David Greenspan
(© Tristan Fuge)
David Greenspan
(© Tristan Fuge)
If you've seen David Greenspan perform on stage -- whether in one of his own plays or another playwright's work -- chances are you'll remember the experience. You wouldn't exactly call him a chameleon -- his singular phrasing, tones of voice, facial expressions and gestures are much too distinctive for that description -- but it's no surprise that directors call on the Obie Award-winning actor consistently, as Rebecca Taichman has for Sarah Ruhl's adaptation of Virginia Woolf's Orlando, now at Classic Stage Company.

In the play, which closely follows Woolf's story about the eponymous young Elizabethan nobleman (played by Francesca Faridany) who changes gender but doesn't age over four centuries, Greenspan portrays Queen Elizabeth I and the Archduchess Harriett, who later turns out to be Archduke Harry, in drag. "I don't know that I approach a female character any different from a male character," says Greenspan. "It's more about the character and the style of the play."

As for his specific take on Elizabeth, who takes the young Orlando as her lover, he says: "My approach has been to find the infirmity of the aged queen and also her emotional strength. I have been working also on how tenderly she feels towards Orlando, and how hurt she is when she sees him with someone else."

Orlando hardly marks Greenspan's first time exploring his feminine side on stage. He starred in Cornbury: The Queen's Governor, William M. Hoffman and Anthony Holland's historical romp about the former New York governor with a penchant for wearing dresses, and he portrayed the evil mother in the acclaimed musical Coraline.
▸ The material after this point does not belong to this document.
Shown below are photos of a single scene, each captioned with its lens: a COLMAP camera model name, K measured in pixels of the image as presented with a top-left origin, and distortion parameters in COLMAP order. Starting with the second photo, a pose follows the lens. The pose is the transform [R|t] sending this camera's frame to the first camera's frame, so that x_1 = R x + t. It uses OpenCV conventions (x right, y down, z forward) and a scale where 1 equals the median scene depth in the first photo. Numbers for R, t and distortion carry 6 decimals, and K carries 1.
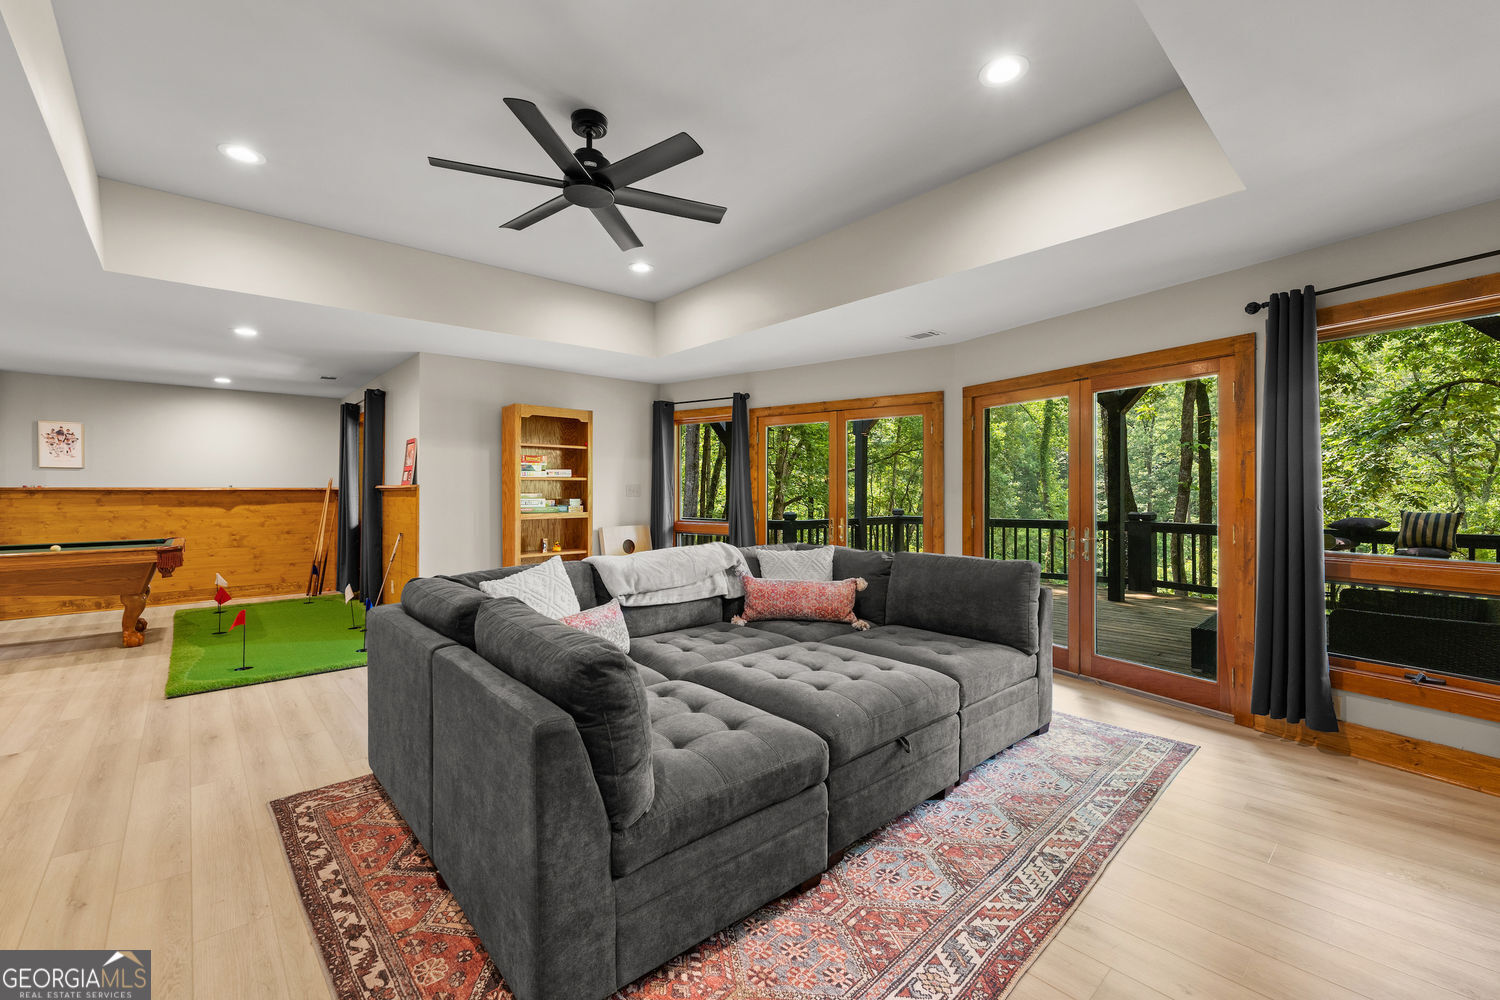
lens RADIAL K [[620.7, 0, 748.9], [0, 620.7, 495.7], [0, 0, 1]] dist [-0.000618, -0.000164]
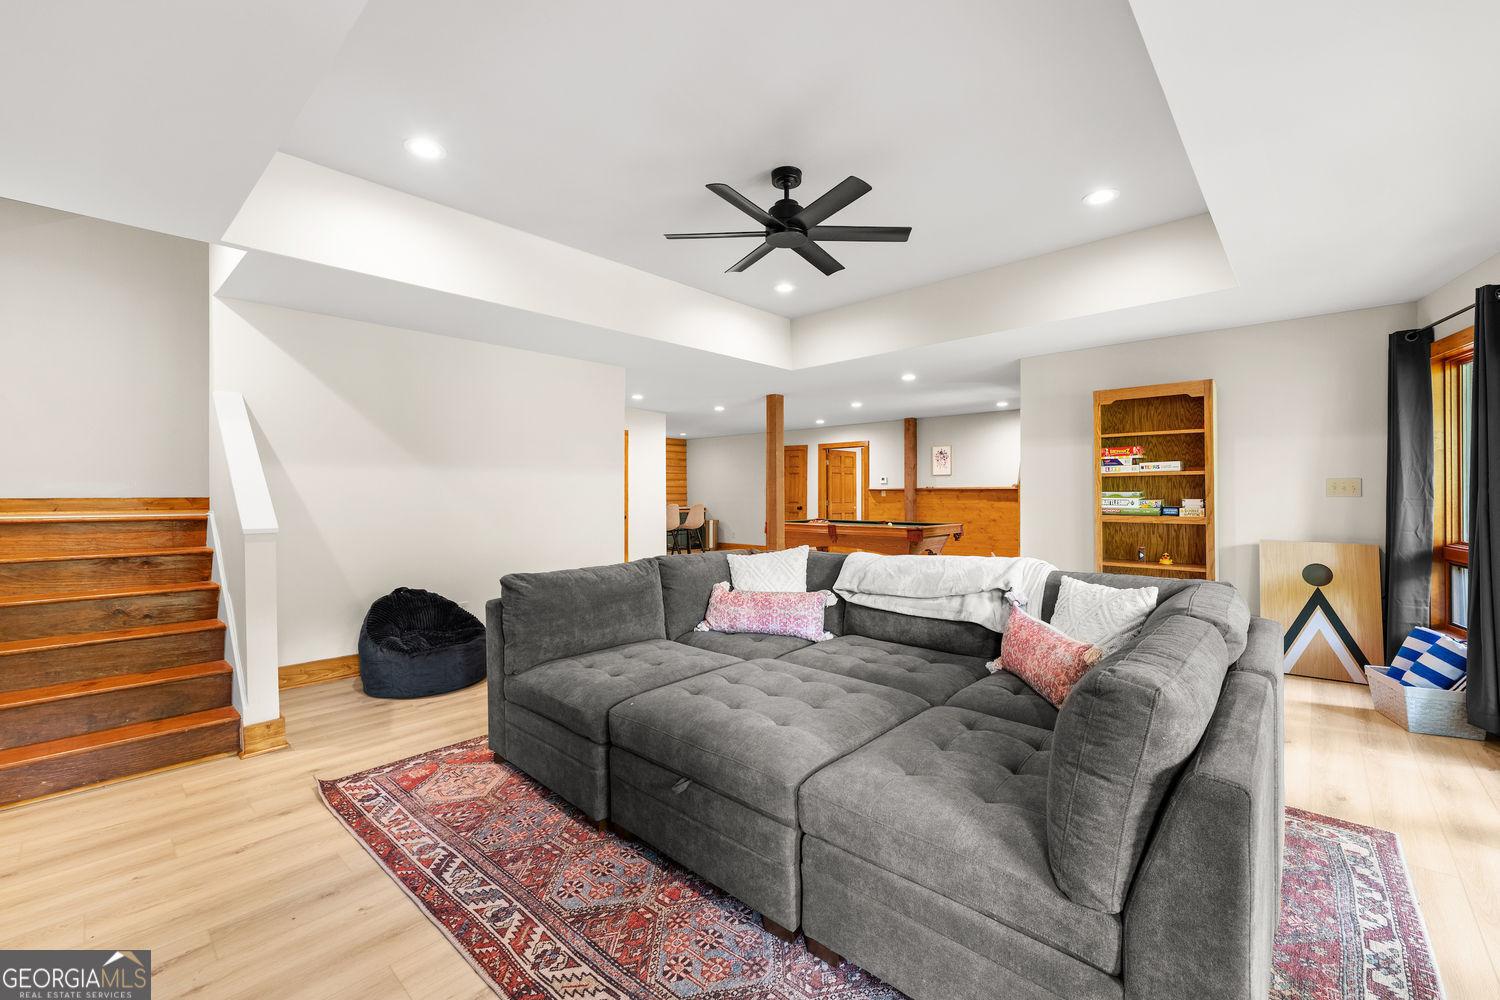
lens RADIAL K [[620.7, 0, 748.9], [0, 620.7, 495.7], [0, 0, 1]] dist [-0.000618, -0.000164]
pose [[0.090732, 0.006856, -0.995852, 0.905462], [-0.002085, 0.999975, 0.006694, -0.005973], [0.995873, 0.001469, 0.090744, 0.824753]]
Tom Nelis, David Greenspan, Francesca Faridany
and Howard Overshown in Orlando
(© Joan Marcus)
Tom Nelis, David Greenspan, Francesca Faridany
and Howard Overshown in Orlando
(© Joan Marcus)
But clothes don't necessarily make the performer. In his own play, She Stoops to Comedy, Greenspan played an actress who performs in drag -- although he appeared on stage, looking like himself, dressed in male clothes. "I think it has more to do with the pretend aspect, to be able to take on a character regardless of age, regardless of gender, regardless of ethnicity," he notes.

Greenspan's busy acting schedule -- which has also recently included the Manhattan Theater Club revival of The Royal Family, a revival of his solo-work The Myopia which he paired with Plays, his adaptation of a lecture by Gertrude Stein; Michi Barall's Rescue Me; and Adam Rapp's The Metal Children -- is essentially by design.

"I really like the modulation in how much I have to do and what I have to do," he says. "Whether it's a principal role, a supporting part, or a small role, I'm open 24 hours a day, 12 months a year. I'll take what anybody offers. It's wonderful to work so much -- It's like every actor's dream."

Fortunately, all his time on stage hasn't seemed to have gotten in the way of a writing career. "If I have a deadline, I make it," he says. Recently, he provided a libretto for Jump!, an adaptation of songs from Tosca by composer Nora York and director Joanne Akalaitis; completed a new 45-minute monologue titled Jonas, which he will perform for the Transport Group in 2011; and written The Horses' Ass, an adaptation of an Italian Renaissance comedy by Pietro Aretino, about a homosexual who is being forced to get married that CSC will produce in a future season.

And then there is his romantic comedy Go Back to Where You Are, which debuts in Spring 2011 at Playwrights Horizons. "It has to do with a group of theater people, one of whom has been dead for 2000 years and has been sent back to earth to do something, " says Greenspan, who will play the part of the deceased character, an actor from Ancient Greece who in life had a very limited career. "He died bitter and has been festering in hell, where he keeps changing his shape because he never had much of an identity while he was alive. When he returns, he is granted the ability to change at will, but he gets involved with people in a way that he didn't anticipate."